With just four weeks to go before the start of the Green Line light rail service from downtown Minneapolis to downtown St. Paul, the press coverage is already rolling. MPR earlier this week about signal adjustments to speed up travel time on the line. Just today, media all around town reported about a survey that found $2.5 billion in business investments along the route and our Best of Minnesota section refers to the Mears Park summer concerts as the "best excuse" to take the line.

One of the lesser-noticed, at least so far, projects we're keeping an eye on is a plan by the Asian Economic Development Association to start a night market in St. Paul's Little Mekong district on University Ave. near the intersection with Western Ave.

Travelers to Asian countries are familiar with night markets. They're common in cities like Hong Kong, Seoul, Bangkok, Manila, Ho Chi Minh, and even in smaller places like Luang Prabang, Laos. In Minnesota terms, a night market is a kind of like crossing the State Fair with a farmer's market and a tent sale. It's an open-air bazaar of  stalls where people sell handicrafts, artwork, jewelry, trinkets and freshly-made food, lots of food.

The AEDA for several weeks has been taking applications for its night market, which at around 50 stalls will be pretty small compared to its Asian counterparts, that will debut on Saturday, June 14, the opening day of the Green Line. They've already lined up sellers of southeast Asian handbags and other crafts and several food vendors. And they're lining up music acts and entertainment, too.

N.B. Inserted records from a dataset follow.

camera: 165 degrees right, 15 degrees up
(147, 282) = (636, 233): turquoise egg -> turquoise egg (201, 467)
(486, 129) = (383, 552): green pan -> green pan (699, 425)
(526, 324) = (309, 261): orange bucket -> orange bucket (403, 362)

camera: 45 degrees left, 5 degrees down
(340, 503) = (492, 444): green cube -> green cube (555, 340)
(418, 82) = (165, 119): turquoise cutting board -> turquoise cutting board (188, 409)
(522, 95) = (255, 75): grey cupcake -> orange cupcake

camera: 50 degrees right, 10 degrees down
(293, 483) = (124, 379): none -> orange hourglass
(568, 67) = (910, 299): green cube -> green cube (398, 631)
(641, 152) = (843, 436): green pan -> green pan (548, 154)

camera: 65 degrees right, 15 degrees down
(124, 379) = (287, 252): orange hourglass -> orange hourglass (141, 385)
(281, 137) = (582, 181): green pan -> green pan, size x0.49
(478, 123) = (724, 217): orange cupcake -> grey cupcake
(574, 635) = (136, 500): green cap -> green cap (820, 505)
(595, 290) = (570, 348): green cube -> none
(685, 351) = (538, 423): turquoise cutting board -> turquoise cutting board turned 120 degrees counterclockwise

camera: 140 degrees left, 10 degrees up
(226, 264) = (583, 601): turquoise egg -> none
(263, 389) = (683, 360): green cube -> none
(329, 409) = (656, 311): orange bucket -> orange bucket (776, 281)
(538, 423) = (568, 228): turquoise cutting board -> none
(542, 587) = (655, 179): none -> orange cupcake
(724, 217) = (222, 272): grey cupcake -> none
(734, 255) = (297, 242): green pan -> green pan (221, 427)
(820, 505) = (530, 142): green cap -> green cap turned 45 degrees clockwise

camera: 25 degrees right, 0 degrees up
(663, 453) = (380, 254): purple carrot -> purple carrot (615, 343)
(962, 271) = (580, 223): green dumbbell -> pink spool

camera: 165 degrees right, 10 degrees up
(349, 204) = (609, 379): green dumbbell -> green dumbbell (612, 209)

"We’re never going to replicate the night markets in China or Thailand but we’re hoping it’s a draw for people," says Theresa Swaney, a spokeswoman for AEDA.

The plan is to run the night market every third Saturday through the summer. Shoppers could, for instance, spend an hour or two in the market, then take the light rail into downtown St. Paul to restaurants and bars there or, going in the other direction, to the area around the University of Minnesota or on into downtown Minneapolis for more entertainment options.

Developing the market is part of a broader change in strategy for AEDA, which formed in part to promote businesses along University that were disrupted by the building of the light rail line. The non-profit group in January broadened its scope by hiring two business counselors to help entrepreneurs on the east side of the metro area with planning and fund-raising.

AEDA is looking at night markets that have been run in places like Chicago and Philadelphia for ideas about making the concept work for the Twin Cities. "Diversity is what’s important to differentiate this night market from a farmers’ market," Swaney said. "And that includes a diversity of people who will be selling at it."